• [SOURCE PASSAGE]
○ ○ ○ ○ ○ ○ ○
The Bangladesh Filariasis Elimination Programme visits LSTM

News article 7 Oct 2016

This week LSTM’s Filarial Programmes Support Unit (FPSU) played host to members of the programme team in Bangladesh who visited to review progress, plan future activities and provide some training for the rest of the team.

The Bangladesh Filariasis Elimination Programme (FEP) has been very successful, with all endemic districts now moving from intervention to surveillance and Morbidity Management & Disability Prevention (MMDP) activities. Established in 2000, with the first Mass Drug Administration (MDA) campaign for lymphatic filariasis conducted in 2001, the Bangladesh FEP has been supported by LSTM since its inception, with direct financial support for MDA since 2009 from the DFID funded LF Elimination programme, in coordination with USAID funded organisations. 

At the inception of the programme, an estimated 70 million people were at risk of infection.  Between 2001 and 2008, MDA was scaled up to cover all 19 endemic districts.  By 2011, MDA was scaled down following Transmission Assessment Surveys (TAS) so that by 2015, only one district required MDA.  In total over 35 million people were treated in the 19 most endemic districts. This September saw TAS in the final endemic district, Rangpur and the results show that transmission of W.bancrofti is no longer ongoing in this district. While monitoring will continue in all areas to ensure that transmission is not ongoing, in accordance with WHO guidelines, the programme’s success means that the at risk population has been reduced by 70 million people.

FEP has also scaled up morbidity management activities in all 19 districts, conducting patient searching to develop estimates of the number of clinical cases of lymphoedema and hydrocele, as well as training health care workers in community clinics in morbidity management practices, who in turn, will train patients and care givers.  In 2016, FPSU provided support for 143 hydrocele surgeries in Bangladesh.

LSTM’s Dr Hayley Mableson is a programme officer in FPSU, she said: “The programme in Bangladesh has been a great success. As well as moving all districts to a position of monitoring, FPSU is also working with the programme to ensure that patients living in non-endemic areas receive care to manage their conditions. LF is a devastating condition which impacts on people living in some of the world’s poorest communities, FPSU is proud to support groups such as that in Bangladesh who are working toward the elimination of the filarial infections and reducing the burden of this and all neglected tropical diseases.”
○ ○ ○ ○ ○ ○ ○
• [PROBLEM DETAILS] Transcribe the part of the news article about the Bangladesh Filariasis Elimination Programme starting at "This week LSTM’s" and ending at "of the team.".

• [EXTRACTED RECORDS]
○ ○ ○ ○ ○ ○ ○
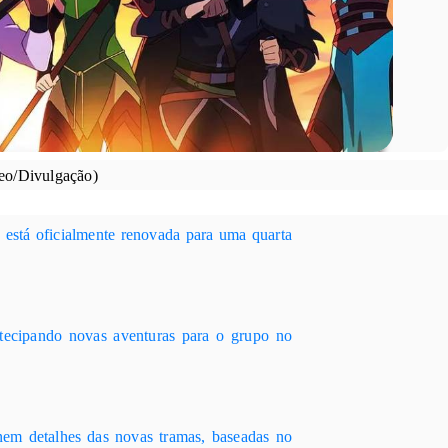
eo/Divulgação)
a
está oficialmente renovada para uma quarta
ntecipando novas aventuras para o grupo no
nem detalhes das novas tramas, baseadas no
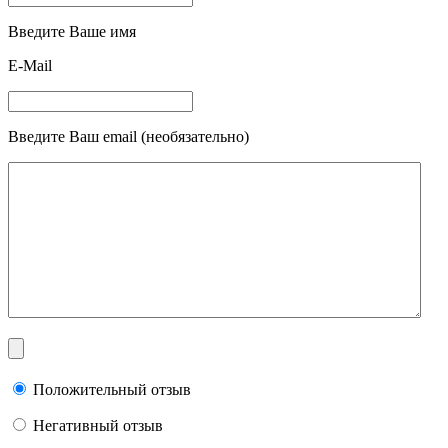
Введите Ваше имя
E-Mail
Введите Ваш email (необязательно)
Положительный отзыв
Негативный отзыв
○ ○ ○ ○ ○ ○ ○
• [SOLUTION FOR THIS PROBLEM]
This week LSTM’s Filarial Programmes Support Unit (FPSU) played host to members of the programme team in Bangladesh who visited to review progress, plan future activities and provide some training for the rest of the team.